Segment Open

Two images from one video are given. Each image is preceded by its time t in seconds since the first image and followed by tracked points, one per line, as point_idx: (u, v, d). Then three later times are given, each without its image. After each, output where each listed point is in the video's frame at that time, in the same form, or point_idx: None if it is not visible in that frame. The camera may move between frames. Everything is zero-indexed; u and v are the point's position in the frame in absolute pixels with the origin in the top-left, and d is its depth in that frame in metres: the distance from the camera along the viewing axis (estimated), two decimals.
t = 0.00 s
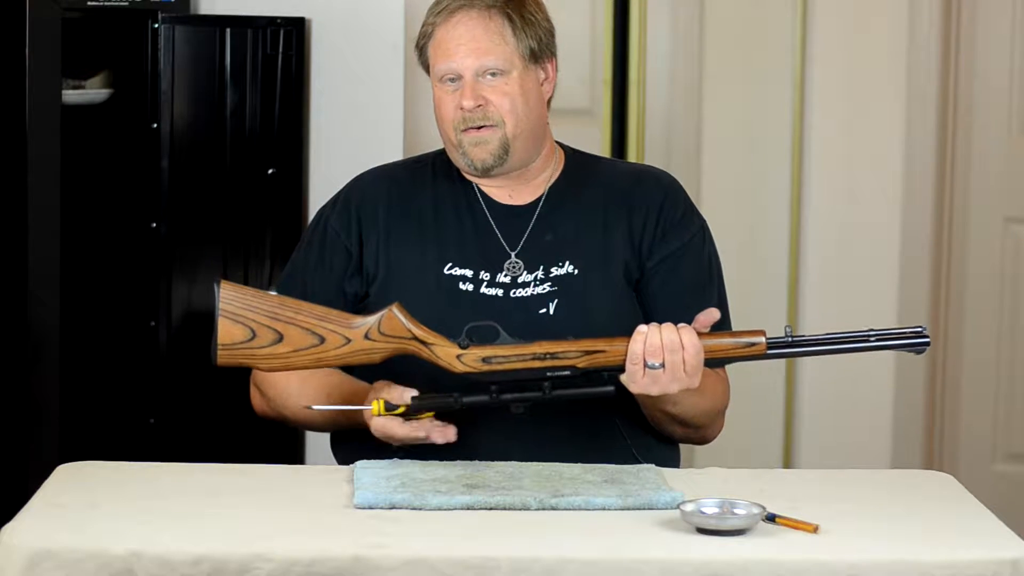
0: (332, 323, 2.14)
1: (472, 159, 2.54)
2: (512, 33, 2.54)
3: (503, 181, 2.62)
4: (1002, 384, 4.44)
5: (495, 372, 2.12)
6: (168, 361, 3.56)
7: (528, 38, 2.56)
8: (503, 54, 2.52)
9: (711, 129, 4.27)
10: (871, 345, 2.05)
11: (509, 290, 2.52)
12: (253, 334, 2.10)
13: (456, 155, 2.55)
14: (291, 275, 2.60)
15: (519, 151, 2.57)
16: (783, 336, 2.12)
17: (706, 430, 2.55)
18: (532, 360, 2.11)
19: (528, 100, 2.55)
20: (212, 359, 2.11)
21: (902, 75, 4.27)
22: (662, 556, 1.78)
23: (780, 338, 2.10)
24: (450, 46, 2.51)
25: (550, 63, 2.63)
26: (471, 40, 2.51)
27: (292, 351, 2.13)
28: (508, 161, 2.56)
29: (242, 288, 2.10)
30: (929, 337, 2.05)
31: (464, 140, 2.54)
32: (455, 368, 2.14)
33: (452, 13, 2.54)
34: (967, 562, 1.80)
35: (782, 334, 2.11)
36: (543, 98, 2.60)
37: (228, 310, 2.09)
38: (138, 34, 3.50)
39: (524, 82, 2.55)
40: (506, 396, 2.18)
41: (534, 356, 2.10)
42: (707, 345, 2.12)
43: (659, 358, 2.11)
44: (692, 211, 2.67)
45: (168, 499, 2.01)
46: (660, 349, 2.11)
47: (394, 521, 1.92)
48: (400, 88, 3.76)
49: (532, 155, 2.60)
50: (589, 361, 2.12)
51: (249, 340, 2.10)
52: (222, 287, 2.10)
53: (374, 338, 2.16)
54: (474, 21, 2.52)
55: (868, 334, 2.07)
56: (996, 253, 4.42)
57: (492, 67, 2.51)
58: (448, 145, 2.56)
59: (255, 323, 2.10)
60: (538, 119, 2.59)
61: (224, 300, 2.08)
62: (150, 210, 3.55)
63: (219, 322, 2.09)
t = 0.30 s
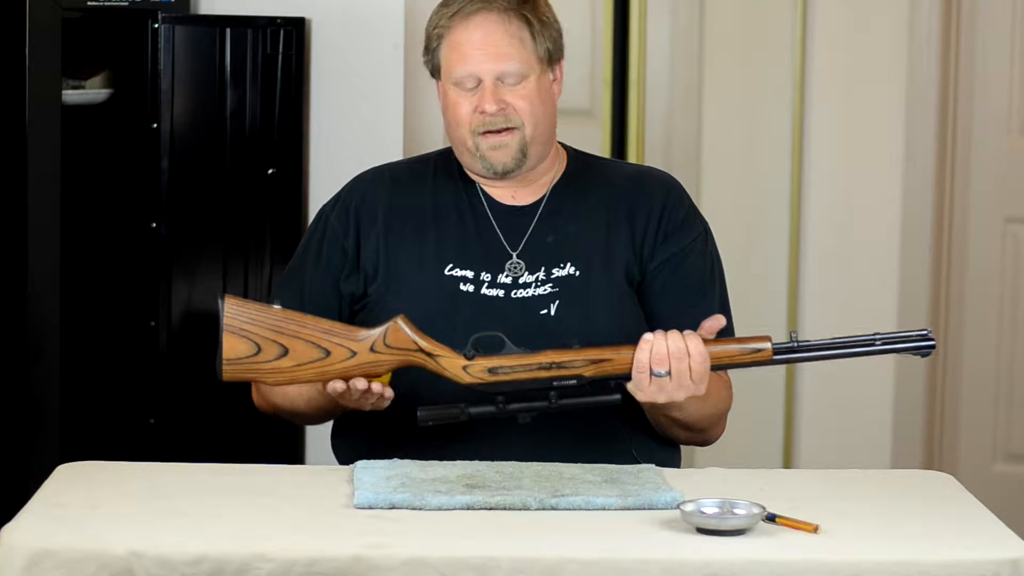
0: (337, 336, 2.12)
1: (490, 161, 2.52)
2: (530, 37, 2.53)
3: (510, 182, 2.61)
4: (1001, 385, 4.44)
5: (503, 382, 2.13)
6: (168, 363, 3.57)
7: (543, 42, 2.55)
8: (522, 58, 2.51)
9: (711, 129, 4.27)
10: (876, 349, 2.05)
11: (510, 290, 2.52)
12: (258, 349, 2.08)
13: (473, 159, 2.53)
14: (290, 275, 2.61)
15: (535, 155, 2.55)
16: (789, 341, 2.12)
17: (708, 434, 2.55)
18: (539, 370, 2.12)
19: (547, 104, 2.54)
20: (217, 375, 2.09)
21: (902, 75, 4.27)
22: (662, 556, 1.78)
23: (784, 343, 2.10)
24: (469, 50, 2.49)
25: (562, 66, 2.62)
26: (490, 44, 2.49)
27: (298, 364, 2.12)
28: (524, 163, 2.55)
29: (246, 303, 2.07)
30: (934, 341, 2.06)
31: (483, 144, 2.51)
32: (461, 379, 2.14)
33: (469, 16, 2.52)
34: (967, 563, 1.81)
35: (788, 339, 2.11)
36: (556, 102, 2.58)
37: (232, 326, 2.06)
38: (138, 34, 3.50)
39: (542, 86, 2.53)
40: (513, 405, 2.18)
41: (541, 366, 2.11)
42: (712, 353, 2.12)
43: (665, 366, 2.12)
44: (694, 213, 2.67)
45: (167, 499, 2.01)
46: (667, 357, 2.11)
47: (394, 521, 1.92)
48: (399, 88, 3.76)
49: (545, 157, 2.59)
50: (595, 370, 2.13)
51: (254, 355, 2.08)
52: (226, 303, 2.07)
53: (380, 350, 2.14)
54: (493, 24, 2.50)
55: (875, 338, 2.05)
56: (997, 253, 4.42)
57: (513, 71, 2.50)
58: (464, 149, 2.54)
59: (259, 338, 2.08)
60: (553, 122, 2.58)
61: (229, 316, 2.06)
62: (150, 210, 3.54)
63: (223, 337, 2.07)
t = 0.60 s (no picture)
0: (338, 346, 2.12)
1: (484, 170, 2.46)
2: (530, 47, 2.46)
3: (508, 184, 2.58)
4: (1001, 387, 4.41)
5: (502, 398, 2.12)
6: (168, 363, 3.56)
7: (544, 50, 2.49)
8: (521, 69, 2.44)
9: (711, 129, 4.27)
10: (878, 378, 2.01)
11: (511, 291, 2.51)
12: (258, 358, 2.08)
13: (467, 165, 2.48)
14: (290, 274, 2.59)
15: (529, 164, 2.50)
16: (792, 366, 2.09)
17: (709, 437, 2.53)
18: (538, 388, 2.10)
19: (545, 114, 2.48)
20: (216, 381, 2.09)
21: (901, 75, 4.27)
22: (662, 556, 1.78)
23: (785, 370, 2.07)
24: (468, 58, 2.43)
25: (565, 73, 2.56)
26: (490, 53, 2.42)
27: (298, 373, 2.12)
28: (519, 173, 2.50)
29: (248, 311, 2.07)
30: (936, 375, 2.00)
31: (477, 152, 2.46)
32: (460, 395, 2.13)
33: (470, 21, 2.45)
34: (967, 562, 1.81)
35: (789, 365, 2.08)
36: (556, 110, 2.52)
37: (233, 333, 2.07)
38: (138, 34, 3.50)
39: (541, 96, 2.47)
40: (510, 422, 2.21)
41: (540, 384, 2.09)
42: (713, 375, 2.10)
43: (665, 389, 2.10)
44: (696, 215, 2.65)
45: (167, 499, 2.01)
46: (667, 380, 2.09)
47: (394, 521, 1.92)
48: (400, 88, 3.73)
49: (541, 164, 2.54)
50: (594, 390, 2.11)
51: (254, 363, 2.08)
52: (228, 311, 2.08)
53: (380, 362, 2.13)
54: (494, 32, 2.44)
55: (875, 367, 2.02)
56: (997, 253, 4.38)
57: (511, 81, 2.43)
58: (459, 154, 2.49)
59: (260, 346, 2.08)
60: (551, 131, 2.52)
61: (230, 324, 2.07)
62: (150, 210, 3.53)
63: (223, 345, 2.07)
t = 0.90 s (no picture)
0: (333, 362, 2.12)
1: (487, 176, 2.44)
2: (534, 53, 2.44)
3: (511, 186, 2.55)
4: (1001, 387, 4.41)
5: (493, 422, 2.10)
6: (169, 364, 3.51)
7: (548, 56, 2.46)
8: (526, 75, 2.41)
9: (711, 128, 4.27)
10: (871, 420, 2.02)
11: (512, 293, 2.50)
12: (252, 368, 2.09)
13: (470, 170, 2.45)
14: (291, 273, 2.59)
15: (532, 170, 2.48)
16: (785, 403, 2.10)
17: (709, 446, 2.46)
18: (531, 413, 2.09)
19: (548, 120, 2.45)
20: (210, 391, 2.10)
21: (901, 75, 4.26)
22: (662, 556, 1.78)
23: (780, 407, 2.08)
24: (472, 63, 2.39)
25: (568, 78, 2.53)
26: (494, 59, 2.40)
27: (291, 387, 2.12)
28: (521, 179, 2.48)
29: (246, 321, 2.09)
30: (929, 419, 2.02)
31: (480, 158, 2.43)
32: (452, 416, 2.12)
33: (475, 26, 2.42)
34: (967, 562, 1.81)
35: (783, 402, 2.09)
36: (559, 117, 2.50)
37: (229, 343, 2.09)
38: (137, 34, 3.45)
39: (545, 103, 2.44)
40: (502, 445, 2.11)
41: (533, 409, 2.08)
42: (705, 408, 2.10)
43: (657, 420, 2.08)
44: (698, 219, 2.64)
45: (167, 499, 2.01)
46: (659, 412, 2.08)
47: (393, 521, 1.92)
48: (400, 88, 3.64)
49: (544, 170, 2.52)
50: (586, 418, 2.10)
51: (248, 373, 2.09)
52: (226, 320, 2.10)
53: (373, 379, 2.13)
54: (498, 38, 2.41)
55: (869, 409, 2.04)
56: (996, 253, 4.38)
57: (515, 88, 2.40)
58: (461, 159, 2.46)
59: (255, 356, 2.09)
60: (553, 137, 2.49)
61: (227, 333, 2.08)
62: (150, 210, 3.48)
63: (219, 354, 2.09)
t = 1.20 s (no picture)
0: (333, 362, 2.12)
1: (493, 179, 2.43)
2: (542, 57, 2.44)
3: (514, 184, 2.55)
4: (1001, 388, 4.39)
5: (490, 430, 2.09)
6: (168, 361, 3.43)
7: (555, 61, 2.46)
8: (533, 79, 2.41)
9: (711, 128, 4.27)
10: (868, 447, 2.05)
11: (513, 292, 2.49)
12: (252, 365, 2.09)
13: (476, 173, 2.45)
14: (291, 268, 2.58)
15: (538, 174, 2.48)
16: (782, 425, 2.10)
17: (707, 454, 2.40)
18: (528, 423, 2.08)
19: (554, 123, 2.45)
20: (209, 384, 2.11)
21: (901, 76, 4.26)
22: (662, 556, 1.78)
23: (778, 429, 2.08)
24: (479, 67, 2.39)
25: (573, 82, 2.53)
26: (502, 63, 2.40)
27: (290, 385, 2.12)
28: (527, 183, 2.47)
29: (248, 318, 2.10)
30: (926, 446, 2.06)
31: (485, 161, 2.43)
32: (450, 422, 2.11)
33: (482, 30, 2.42)
34: (967, 562, 1.81)
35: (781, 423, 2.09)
36: (565, 121, 2.50)
37: (231, 339, 2.09)
38: (137, 33, 3.36)
39: (551, 107, 2.44)
40: (497, 453, 2.11)
41: (530, 419, 2.08)
42: (703, 425, 2.10)
43: (654, 436, 2.08)
44: (701, 221, 2.64)
45: (167, 499, 2.01)
46: (658, 428, 2.08)
47: (393, 521, 1.92)
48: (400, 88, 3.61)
49: (549, 173, 2.52)
50: (583, 431, 2.09)
51: (248, 369, 2.09)
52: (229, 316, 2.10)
53: (373, 382, 2.13)
54: (506, 42, 2.41)
55: (867, 435, 2.07)
56: (995, 252, 4.37)
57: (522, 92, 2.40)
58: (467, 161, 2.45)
59: (255, 353, 2.09)
60: (559, 140, 2.49)
61: (229, 328, 2.09)
62: (150, 210, 3.39)
63: (220, 350, 2.09)
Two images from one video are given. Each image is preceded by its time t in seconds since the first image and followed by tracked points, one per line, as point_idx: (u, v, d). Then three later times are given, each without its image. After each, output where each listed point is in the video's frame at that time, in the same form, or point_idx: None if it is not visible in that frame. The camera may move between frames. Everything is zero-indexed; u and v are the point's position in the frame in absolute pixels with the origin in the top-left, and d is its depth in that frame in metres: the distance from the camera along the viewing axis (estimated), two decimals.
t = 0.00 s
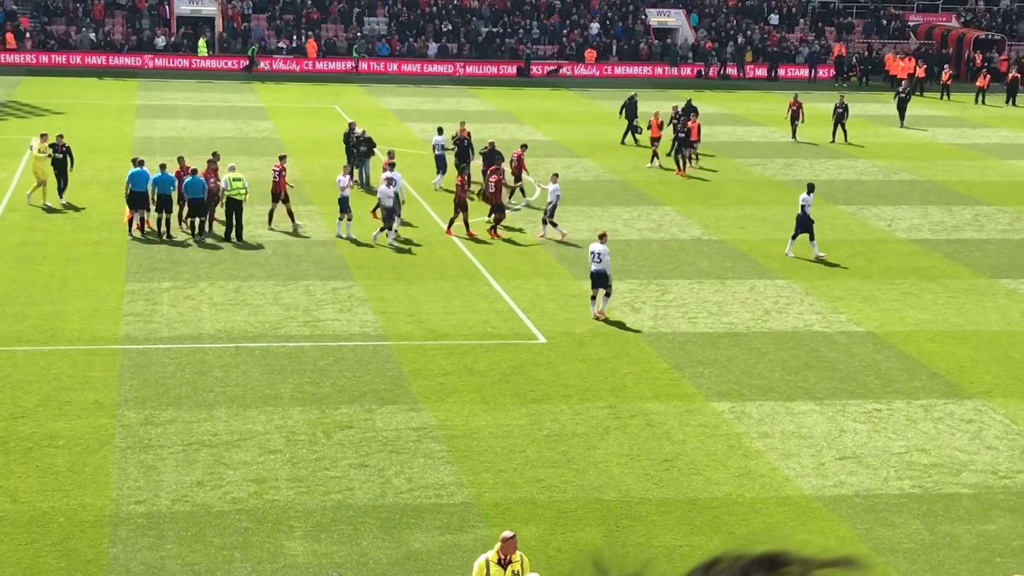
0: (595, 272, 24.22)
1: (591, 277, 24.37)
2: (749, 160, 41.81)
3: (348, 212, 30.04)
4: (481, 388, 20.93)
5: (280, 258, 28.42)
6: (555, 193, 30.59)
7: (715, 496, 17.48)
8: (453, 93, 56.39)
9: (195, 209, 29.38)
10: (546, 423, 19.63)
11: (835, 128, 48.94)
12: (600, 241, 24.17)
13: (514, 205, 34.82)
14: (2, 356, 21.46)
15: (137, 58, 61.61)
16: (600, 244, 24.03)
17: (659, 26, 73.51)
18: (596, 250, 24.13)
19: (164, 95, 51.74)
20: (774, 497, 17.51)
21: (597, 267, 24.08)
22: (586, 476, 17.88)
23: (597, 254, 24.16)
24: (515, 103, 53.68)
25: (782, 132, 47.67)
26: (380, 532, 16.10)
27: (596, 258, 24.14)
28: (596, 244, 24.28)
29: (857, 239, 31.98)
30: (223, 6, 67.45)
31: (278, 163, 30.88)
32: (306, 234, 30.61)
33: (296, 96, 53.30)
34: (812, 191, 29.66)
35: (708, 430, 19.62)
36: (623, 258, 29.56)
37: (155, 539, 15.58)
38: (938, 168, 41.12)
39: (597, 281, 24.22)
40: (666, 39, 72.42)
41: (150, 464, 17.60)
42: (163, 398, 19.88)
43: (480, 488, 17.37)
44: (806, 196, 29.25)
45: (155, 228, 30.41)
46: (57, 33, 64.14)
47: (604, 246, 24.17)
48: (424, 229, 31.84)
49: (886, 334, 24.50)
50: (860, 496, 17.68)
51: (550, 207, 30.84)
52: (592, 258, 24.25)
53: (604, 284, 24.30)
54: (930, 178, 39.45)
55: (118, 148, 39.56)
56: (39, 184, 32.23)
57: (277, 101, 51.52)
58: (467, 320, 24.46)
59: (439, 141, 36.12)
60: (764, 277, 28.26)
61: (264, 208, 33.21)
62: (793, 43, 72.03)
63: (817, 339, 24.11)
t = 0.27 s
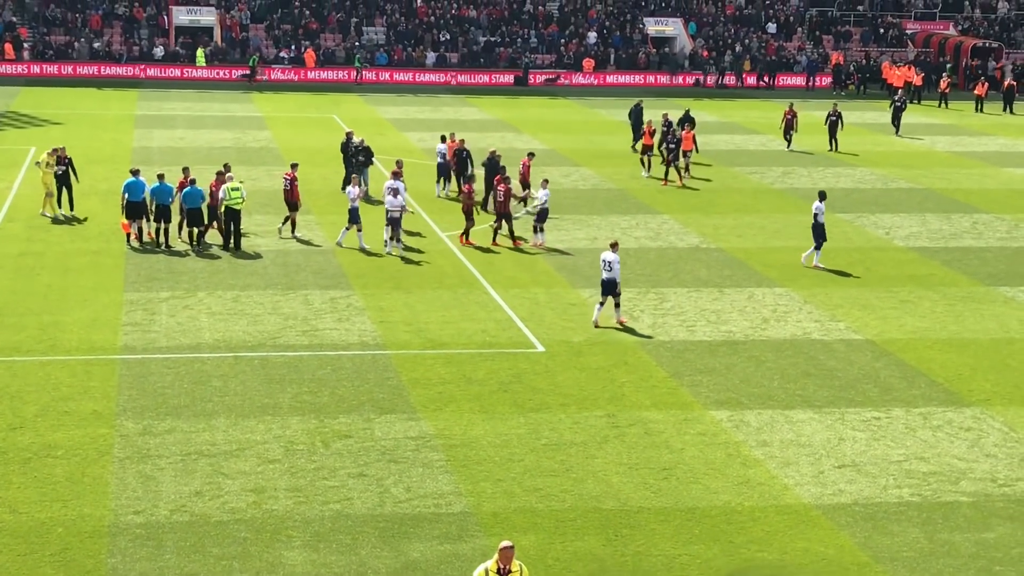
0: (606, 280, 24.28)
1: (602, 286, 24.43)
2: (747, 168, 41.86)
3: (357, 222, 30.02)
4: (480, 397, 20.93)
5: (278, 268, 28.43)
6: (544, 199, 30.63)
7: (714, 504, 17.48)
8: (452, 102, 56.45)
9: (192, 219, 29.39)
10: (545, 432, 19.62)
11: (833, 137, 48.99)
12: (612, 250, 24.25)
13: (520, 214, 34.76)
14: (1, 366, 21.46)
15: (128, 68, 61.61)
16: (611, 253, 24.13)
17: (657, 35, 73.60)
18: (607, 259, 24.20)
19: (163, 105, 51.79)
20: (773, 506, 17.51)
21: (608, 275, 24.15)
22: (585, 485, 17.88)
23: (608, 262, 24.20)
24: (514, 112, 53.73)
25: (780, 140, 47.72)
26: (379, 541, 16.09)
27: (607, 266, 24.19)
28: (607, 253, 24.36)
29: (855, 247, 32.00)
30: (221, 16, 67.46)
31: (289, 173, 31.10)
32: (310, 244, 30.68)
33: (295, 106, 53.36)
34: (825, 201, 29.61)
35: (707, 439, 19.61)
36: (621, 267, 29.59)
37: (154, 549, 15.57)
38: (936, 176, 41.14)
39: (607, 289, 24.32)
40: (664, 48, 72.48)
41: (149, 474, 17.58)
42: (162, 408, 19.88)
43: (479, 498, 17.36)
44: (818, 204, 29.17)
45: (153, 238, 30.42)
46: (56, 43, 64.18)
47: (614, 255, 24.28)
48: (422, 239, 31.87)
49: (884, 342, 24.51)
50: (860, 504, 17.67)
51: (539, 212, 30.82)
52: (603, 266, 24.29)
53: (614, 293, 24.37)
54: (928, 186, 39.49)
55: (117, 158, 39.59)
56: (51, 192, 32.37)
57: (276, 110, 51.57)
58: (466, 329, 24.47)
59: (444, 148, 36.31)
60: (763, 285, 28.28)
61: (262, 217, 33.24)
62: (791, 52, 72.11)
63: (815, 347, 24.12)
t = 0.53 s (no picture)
0: (620, 284, 24.68)
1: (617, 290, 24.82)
2: (751, 175, 41.85)
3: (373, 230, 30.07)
4: (484, 405, 20.91)
5: (282, 276, 28.45)
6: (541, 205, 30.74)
7: (719, 512, 17.45)
8: (456, 110, 56.50)
9: (196, 227, 29.43)
10: (549, 440, 19.60)
11: (837, 143, 48.97)
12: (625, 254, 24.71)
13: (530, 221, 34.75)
14: (6, 375, 21.46)
15: (129, 76, 61.73)
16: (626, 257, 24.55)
17: (660, 42, 73.59)
18: (620, 264, 24.66)
19: (167, 114, 51.85)
20: (777, 513, 17.48)
21: (622, 278, 24.58)
22: (589, 493, 17.85)
23: (622, 266, 24.67)
24: (517, 120, 53.76)
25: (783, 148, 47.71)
26: (383, 549, 16.08)
27: (622, 269, 24.65)
28: (621, 258, 24.81)
29: (859, 254, 31.98)
30: (225, 24, 67.83)
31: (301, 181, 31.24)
32: (314, 252, 30.73)
33: (299, 114, 53.42)
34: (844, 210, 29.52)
35: (711, 447, 19.59)
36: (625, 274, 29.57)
37: (158, 558, 15.57)
38: (940, 183, 41.11)
39: (624, 292, 24.69)
40: (667, 56, 72.48)
41: (153, 482, 17.58)
42: (166, 417, 19.88)
43: (483, 505, 17.35)
44: (837, 214, 29.12)
45: (156, 247, 30.46)
46: (60, 52, 64.25)
47: (628, 259, 24.72)
48: (426, 246, 31.88)
49: (889, 349, 24.48)
50: (864, 512, 17.64)
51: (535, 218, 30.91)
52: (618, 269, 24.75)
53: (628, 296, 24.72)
54: (932, 193, 39.47)
55: (121, 166, 39.63)
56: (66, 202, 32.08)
57: (280, 118, 51.64)
58: (470, 337, 24.46)
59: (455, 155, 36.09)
60: (767, 293, 28.26)
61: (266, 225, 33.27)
62: (795, 59, 72.11)
63: (820, 355, 24.10)
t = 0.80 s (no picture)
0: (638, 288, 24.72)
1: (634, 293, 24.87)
2: (757, 179, 41.83)
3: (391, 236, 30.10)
4: (490, 409, 20.90)
5: (288, 281, 28.48)
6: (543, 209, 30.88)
7: (725, 516, 17.42)
8: (462, 115, 56.54)
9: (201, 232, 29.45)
10: (556, 445, 19.59)
11: (843, 147, 48.95)
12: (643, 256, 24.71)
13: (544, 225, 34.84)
14: (13, 381, 21.49)
15: (127, 82, 61.91)
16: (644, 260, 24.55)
17: (666, 46, 73.58)
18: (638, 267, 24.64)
19: (174, 119, 51.94)
20: (785, 517, 17.45)
21: (642, 282, 24.60)
22: (595, 498, 17.83)
23: (640, 269, 24.65)
24: (523, 124, 53.77)
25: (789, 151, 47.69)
26: (390, 554, 16.07)
27: (641, 273, 24.64)
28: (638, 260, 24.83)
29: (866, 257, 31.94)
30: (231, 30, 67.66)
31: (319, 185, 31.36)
32: (320, 257, 30.75)
33: (305, 119, 53.48)
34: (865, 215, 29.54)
35: (718, 451, 19.56)
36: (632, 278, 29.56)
37: (165, 563, 15.58)
38: (946, 186, 41.05)
39: (642, 296, 24.73)
40: (673, 60, 72.47)
41: (160, 488, 17.59)
42: (173, 422, 19.89)
43: (489, 510, 17.34)
44: (860, 218, 29.13)
45: (162, 252, 30.48)
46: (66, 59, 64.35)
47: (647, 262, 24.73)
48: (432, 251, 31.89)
49: (896, 353, 24.44)
50: (872, 516, 17.60)
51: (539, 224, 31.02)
52: (635, 272, 24.72)
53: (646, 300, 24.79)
54: (939, 197, 39.42)
55: (127, 172, 39.68)
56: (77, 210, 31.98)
57: (286, 124, 51.70)
58: (476, 342, 24.46)
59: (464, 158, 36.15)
60: (773, 296, 28.23)
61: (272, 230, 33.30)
62: (801, 63, 72.08)
63: (826, 358, 24.07)
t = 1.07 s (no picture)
0: (651, 284, 25.02)
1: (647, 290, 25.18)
2: (761, 179, 41.81)
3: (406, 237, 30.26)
4: (495, 411, 20.90)
5: (293, 283, 28.49)
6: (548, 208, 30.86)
7: (731, 517, 17.42)
8: (466, 116, 56.58)
9: (207, 234, 29.47)
10: (561, 446, 19.60)
11: (847, 147, 48.92)
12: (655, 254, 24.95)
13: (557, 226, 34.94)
14: (18, 384, 21.50)
15: (124, 84, 61.97)
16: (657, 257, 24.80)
17: (670, 47, 73.59)
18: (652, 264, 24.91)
19: (177, 122, 51.99)
20: (790, 518, 17.44)
21: (654, 280, 24.90)
22: (600, 499, 17.83)
23: (655, 266, 24.91)
24: (527, 125, 53.79)
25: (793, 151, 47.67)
26: (395, 556, 16.08)
27: (654, 270, 24.91)
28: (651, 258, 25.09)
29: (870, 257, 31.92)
30: (235, 32, 67.70)
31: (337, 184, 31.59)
32: (323, 258, 30.79)
33: (309, 121, 53.53)
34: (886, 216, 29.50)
35: (723, 451, 19.55)
36: (635, 279, 29.58)
37: (171, 565, 15.59)
38: (951, 186, 41.02)
39: (653, 292, 25.07)
40: (677, 60, 72.44)
41: (165, 490, 17.61)
42: (178, 425, 19.90)
43: (495, 511, 17.34)
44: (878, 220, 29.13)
45: (167, 254, 30.51)
46: (70, 62, 64.44)
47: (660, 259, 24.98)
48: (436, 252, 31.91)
49: (901, 353, 24.42)
50: (877, 516, 17.59)
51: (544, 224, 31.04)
52: (650, 268, 25.00)
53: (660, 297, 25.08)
54: (944, 196, 39.37)
55: (132, 175, 39.72)
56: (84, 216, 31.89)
57: (290, 126, 51.75)
58: (481, 343, 24.46)
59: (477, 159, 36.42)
60: (778, 297, 28.21)
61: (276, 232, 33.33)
62: (805, 64, 72.01)
63: (831, 358, 24.06)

Segment Closed

» The task:
Repeat exactly the lines of the listing above, from the one with "17: (708, 434, 2.55)" down to the one with "32: (461, 379, 2.14)"; both of those lines belong in the range.

» Result for this exercise:
17: (708, 434, 2.55)
18: (539, 370, 2.12)
19: (547, 104, 2.54)
20: (217, 375, 2.09)
21: (902, 75, 4.27)
22: (662, 556, 1.78)
23: (784, 343, 2.10)
24: (469, 50, 2.49)
25: (562, 66, 2.62)
26: (490, 44, 2.49)
27: (298, 364, 2.12)
28: (524, 163, 2.55)
29: (246, 303, 2.07)
30: (934, 341, 2.06)
31: (483, 144, 2.51)
32: (461, 379, 2.14)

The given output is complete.